** Source material follows **

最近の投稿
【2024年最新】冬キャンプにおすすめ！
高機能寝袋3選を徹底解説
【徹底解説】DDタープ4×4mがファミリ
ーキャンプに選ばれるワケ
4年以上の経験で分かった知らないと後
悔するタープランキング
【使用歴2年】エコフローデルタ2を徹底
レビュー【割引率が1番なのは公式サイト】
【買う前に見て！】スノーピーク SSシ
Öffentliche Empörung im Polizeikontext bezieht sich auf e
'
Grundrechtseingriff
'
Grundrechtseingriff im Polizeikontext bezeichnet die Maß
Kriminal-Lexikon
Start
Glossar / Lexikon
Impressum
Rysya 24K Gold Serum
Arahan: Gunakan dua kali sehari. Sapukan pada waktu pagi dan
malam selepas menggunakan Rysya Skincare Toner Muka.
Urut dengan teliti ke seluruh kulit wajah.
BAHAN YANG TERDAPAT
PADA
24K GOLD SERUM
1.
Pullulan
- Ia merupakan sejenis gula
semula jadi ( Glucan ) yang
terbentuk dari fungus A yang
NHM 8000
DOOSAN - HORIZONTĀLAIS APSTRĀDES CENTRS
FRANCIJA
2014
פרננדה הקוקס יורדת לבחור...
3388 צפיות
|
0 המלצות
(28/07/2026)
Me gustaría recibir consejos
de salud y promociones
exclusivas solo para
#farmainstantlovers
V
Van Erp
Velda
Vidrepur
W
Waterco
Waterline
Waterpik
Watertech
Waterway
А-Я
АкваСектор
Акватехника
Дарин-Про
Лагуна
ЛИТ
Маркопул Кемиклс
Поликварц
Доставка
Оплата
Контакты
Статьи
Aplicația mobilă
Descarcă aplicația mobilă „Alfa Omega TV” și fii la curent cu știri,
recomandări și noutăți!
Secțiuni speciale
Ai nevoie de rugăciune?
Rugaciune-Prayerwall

** End of Source material **

- [Task requirements]:
Please extract every line of the material that contains the word "Rysya".

- [Answer box]:
Rysya 24K Gold Serum
malam selepas menggunakan Rysya Skincare Toner Muka.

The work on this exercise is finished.